- **SELECTED EXTRACT**
*** Begin section ***

He played for Brunel University in London, in season 2021–22, while with Ealing Trailfinders.

===Professional career===

He had a trial with Edinburgh Rugby in 2021.

He joined Ealing Trailfinders.

He joined Stirling Wolves for the Super Series competition in early 2024.

====Glasgow Warriors====

He joined Glasgow Warriors academy in the summer of 2024. He started both pre-season games in September 2024, against Zebre and Connacht and played in the Glasgow Warriors 'A' match against Edinburgh 'A'. He became Glasgow Warrior No. 365 on his competitive debut in a 17 - 15 win over Scarlets at Scotstoun Stadium on 29 November 2024. On 15 December 2024, in his first professional away game for Glasgow he scored his first try for the club in a 30–29 loss to Toulon in the Champions Cup. In February 2025, he signed his first professional contract with the club on an initial 2-year deal.

*** End section ***

- **GIVEN INFORMATION**
*** Begin section ***

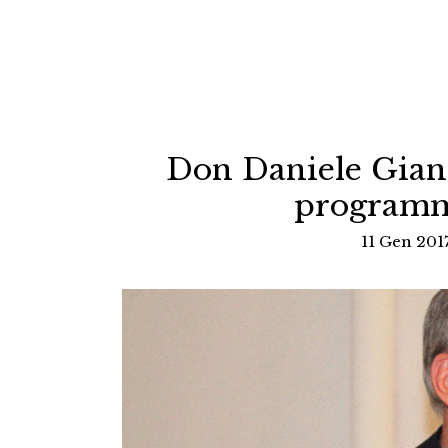
Don Daniele Giano
programm
11 Gen 201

*** End section ***

- **ASSIGNMENT 1**
Based on the rugby career text, state whether each statement agrees with it, answering yes or no and quoting the words that decide it: (a) the player had a trial with Edinburgh Rugby in 2021; (b) his first try for Glasgow Warriors came in a home win; (c) his first professional contract with Glasgow Warriors was an initial three-year deal.
- **ASSIGNMENT 2**
Extend the rugby career text with the next part, beginning after its final sentence.

- **WRITTEN REPLY 1**
(a) Yes: "He had a trial with Edinburgh Rugby in 2021."
(b) No: "in his first professional away game for Glasgow he scored his first try for the club in a 30–29 loss to Toulon in the Champions Cup."
(c) No: "he signed his first professional contract with the club on an initial 2-year deal."

- **WRITTEN REPLY 2**
===International career===

Having been born in South Africa to Nigerian parents, he qualifies to play for Scotland on residency grounds having lived in Edinburgh during his youth.

He suffered ligament damage playing for Scotland U20s against Wales U20s in the 2022 U20s Six Nations Championship.

He was capped in the Scotland 'A' international match against Chile on 23 November 2024.

He made his debut for Emerging Scotland on 17 November 2025.